About this task:
Across the listing below, count every line where the string "книги" appears, then give only the count.

----

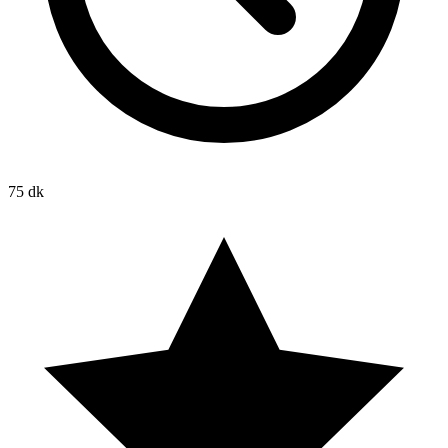
75 dk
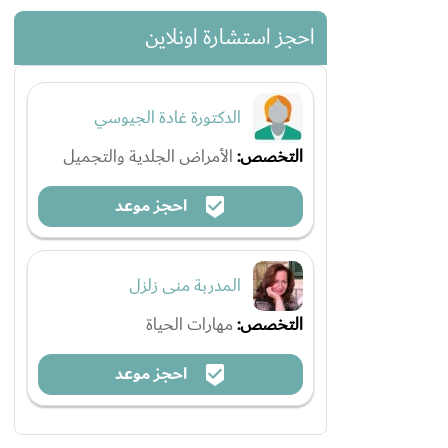
احجز استشارة اونلاين
الدكتورة غادة الجيوسي
التخصص:
الأمراض الجلدية والتجميل
احجز موعد
المدربة منى زلزل
التخصص:
مهارات الحياة
احجز موعد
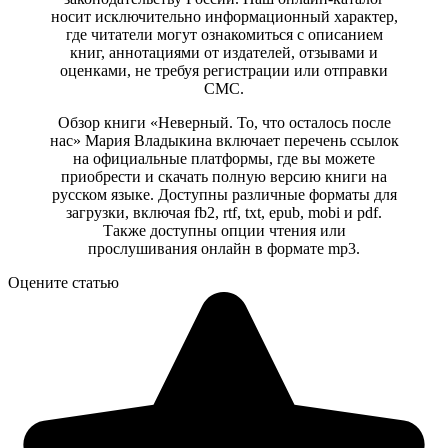
носит исключительно информационный характер,
где читатели могут ознакомиться с описанием
книг, аннотациями от издателей, отзывами и
оценками, не требуя регистрации или отправки
СМС.
Обзор книги «Неверный. То, что осталось после
нас» Мария Владыкина включает перечень ссылок
на официальные платформы, где вы можете
приобрести и скачать полную версию книги на
русском языке. Доступны различные форматы для
загрузки, включая fb2, rtf, txt, epub, mobi и pdf.
Также доступны опции чтения или
прослушивания онлайн в формате mp3.
Оцените статью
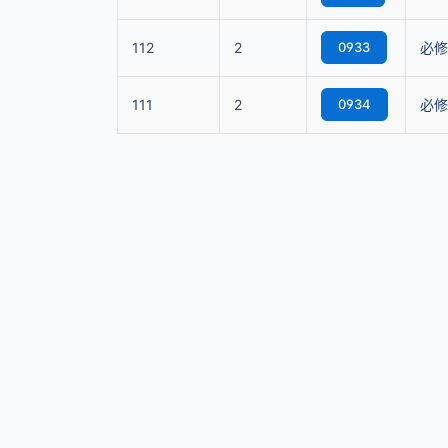
112
2
0933
必修
111
2
0934
必修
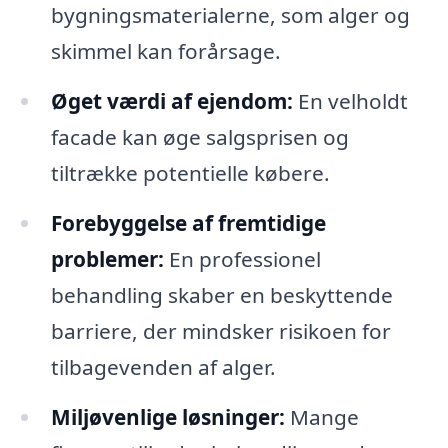
bygningsmaterialerne, som alger og
skimmel kan forårsage.
Øget værdi af ejendom:
En velholdt
facade kan øge salgsprisen og
tiltrække potentielle købere.
Forebyggelse af fremtidige
problemer:
En professionel
behandling skaber en beskyttende
barriere, der mindsker risikoen for
tilbagevenden af alger.
Miljøvenlige løsninger:
Mange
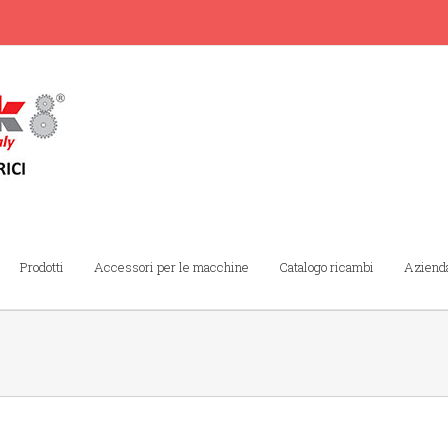
Prodotti
Accessori per le macchine
Catalogo ricambi
Aziend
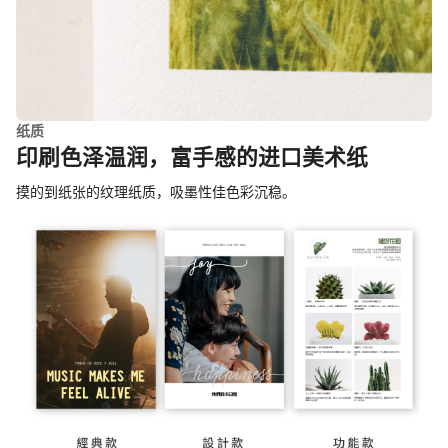
纸质
印刷色泽温润，富手感的进口美术纸
摸的到纸张的纹理纸质，吸墨性佳色彩沉稳。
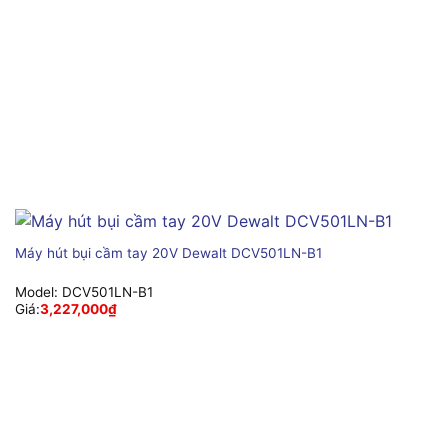
Máy hút bụi cầm tay 20V Dewalt DCV501LN-B1
Model:
DCV501LN-B1
Giá:
3,227,000
₫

----

Exercise output:
2